== Work request ==
Starting with the line with "latie #beekmansloodgieter" and going on through the line with "ur #loodgieter #brabant", write those lines of the data again with "#brabant" swapped for "#nederland" and nothing else changed.

== Task material ==
-*-

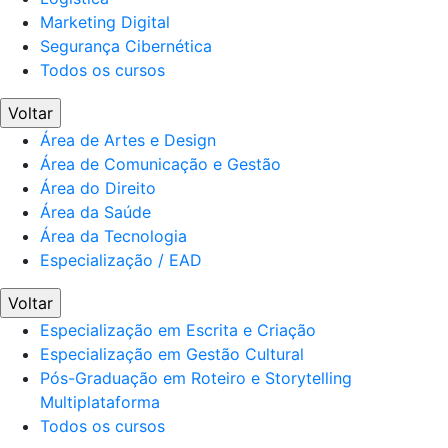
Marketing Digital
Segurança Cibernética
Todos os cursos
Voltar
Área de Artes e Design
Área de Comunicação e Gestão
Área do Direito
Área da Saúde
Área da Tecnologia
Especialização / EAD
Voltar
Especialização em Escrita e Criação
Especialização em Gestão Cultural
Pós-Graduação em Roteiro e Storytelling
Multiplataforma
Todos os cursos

-*-

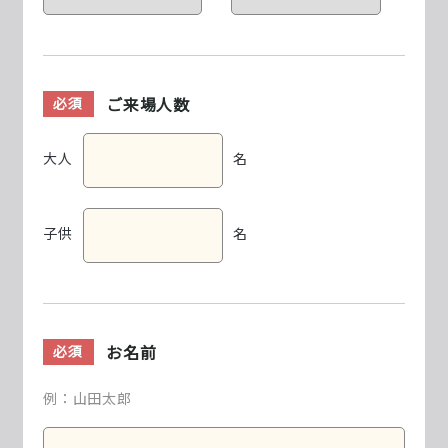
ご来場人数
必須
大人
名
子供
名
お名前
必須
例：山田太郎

-*-

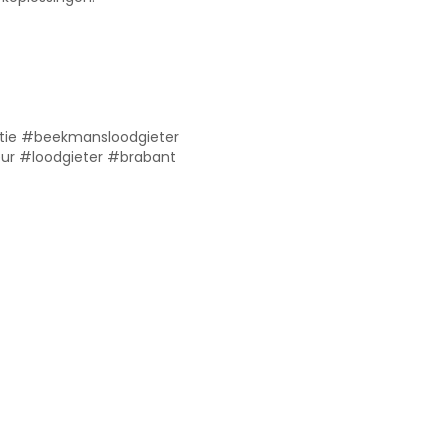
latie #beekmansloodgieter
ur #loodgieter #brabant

-*-

== Response ==
latie #beekmansloodgieter
ur #loodgieter #nederland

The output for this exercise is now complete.